Julian glanced at her. "I told you!" he said meaningly.

"What did you tell her?"

"That you knew all along, sir. I told her I never fooled you yet!"

"Well, you have tried hard enough.... Come here, please, Daughter."

So she went over and stood beside him and bent a little for him. And he kissed her, and looked at the delicate color that came and went in her face, and at the slender freshness of her figure as it straightened itself.

"I am glad my boy has done so well," he said quietly.... "I think I'll go to bed, when my nurse comes back. I am a little tired, I find."

"She will be here in a minute, sir—as soon as she changes her gown." She nodded to him and was gone.

And the boy and his father sat facing each other, with the light lessening in the room.

"How was the garden?" asked Medfield.

"Fine! I never saw it look so well!" The boy's voice was happy.

Medfield's eyes twinkled. "Perhaps you were not altogether fitted to judge." He was leaning back in his chair and looking at the light in his son's face.

"Perhaps not.
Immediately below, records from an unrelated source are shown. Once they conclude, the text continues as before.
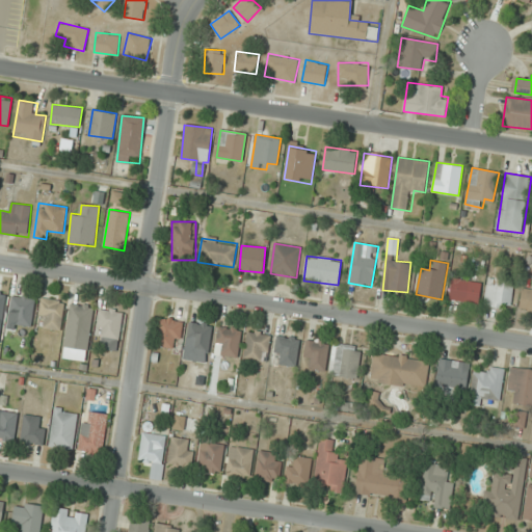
[(478,303),(481,283),(452,278),(449,299),(478,303)]
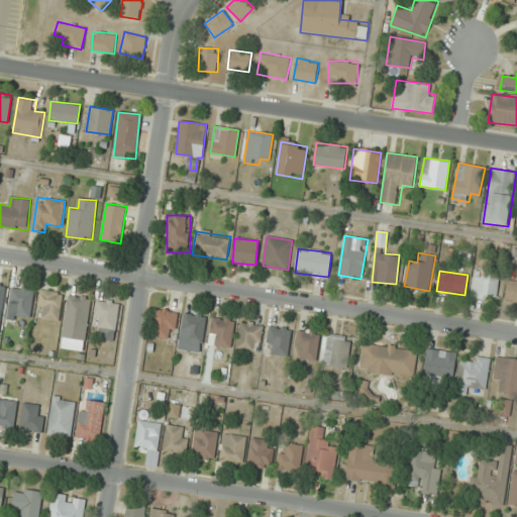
[(472,296),(497,299),(499,273),(474,271),(472,296)]
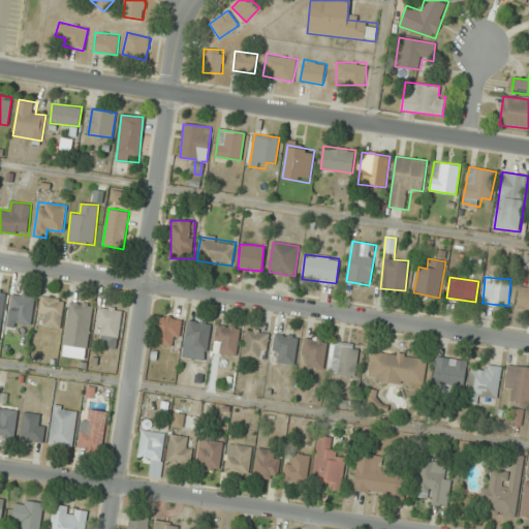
[(528,282),(519,282),(517,309),(528,309),(528,282)]
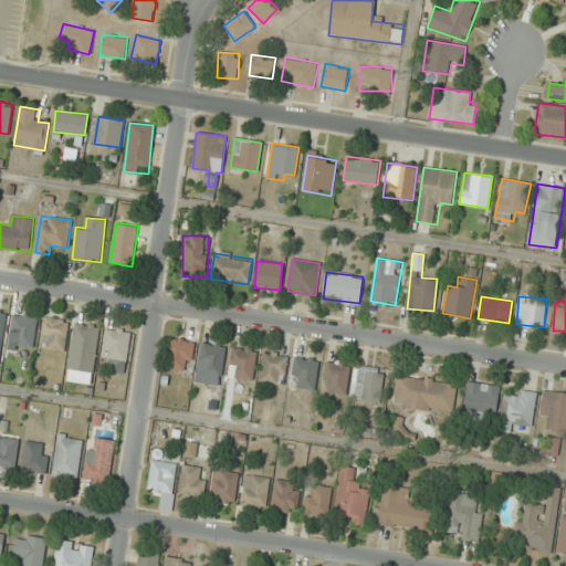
[(38,316),(12,314),(9,345),(34,347),(38,316)]
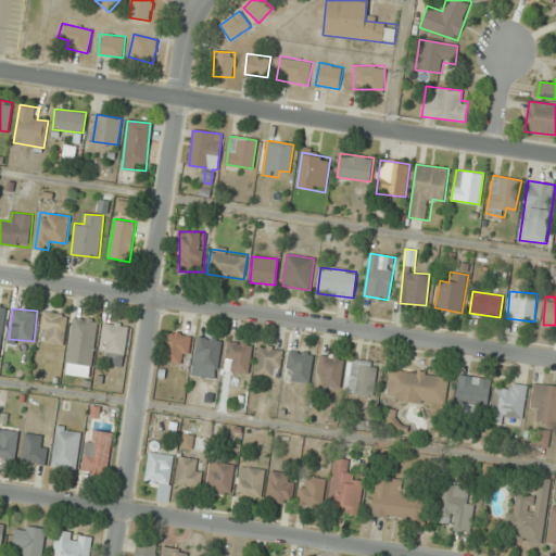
[(42,338),(58,345),(71,320),(48,310),(38,331),(43,335),(42,338)]
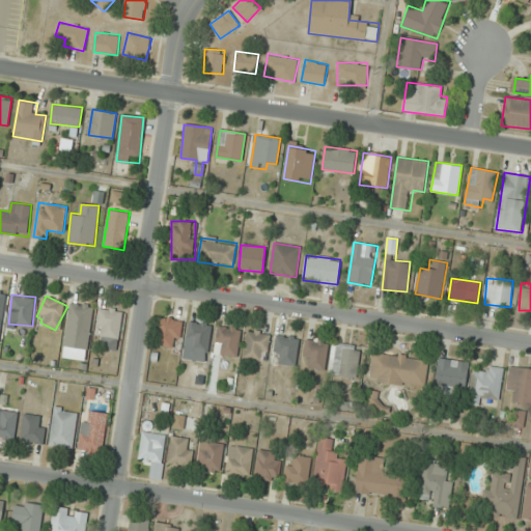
[(94,306),(72,302),(67,331),(90,334),(94,306)]
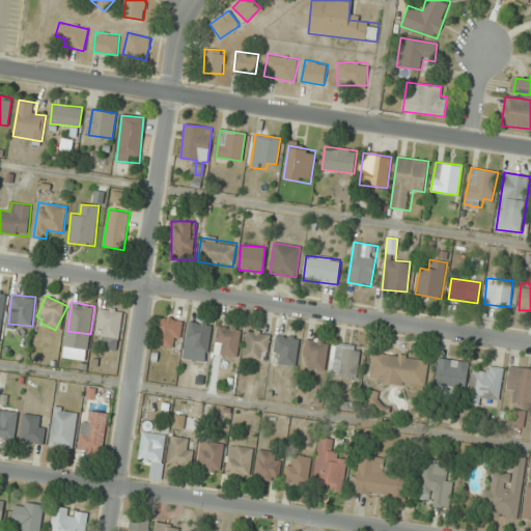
[(101,348),(120,348),(120,309),(99,309),(99,338),(101,338),(101,348)]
I was never so happy in my life—I know that!" And his voice was serious now, with a deeper note in it than his father had heard.

And Herman Medfield began to speak of the business and of Dalton, and of his purpose to see Dalton.... They could use him, perhaps, in some minor capacity and see how he did.

"I have an idea that he may be the very man for your secretary—for your personal work, you know. I've always depended a good deal on Sully. You must have some one of your own.... Suppose you see this man Dalton yourself. See him to-morrow. Get the address from Aunt Jane—" He paused.... A look came to his face.

"You told Munson to send the roses, did you?"

"I told him. Yes. He'll send them to-night." The reply was absent. The young man's mind was reaching out to business and to the responsibilities that he saw his father would lay on him.

His shoulders straightened a little as he stood up. "I feel as if I had just come home," he said. "I've never felt at home before—anywhere!... It is curious to feel that way in a hospital, isn't it?"

His father's eyes were fixed on him dreamily. "I've been feeling 'at home,' too. And I have an idea a good many people feel that way—in the Berkeley House of Mercy." He said the last words slowly and softly, as if they pleased him.

"Why should they, I wonder?" said the boy.

"I wonder—" said Herman Medfield. "Perhaps I shall be able to tell you some day. I feel as if I were beginning to understand a good many things I never knew before.... If you will just give me your arm now, across the room, I think I'll get to bed."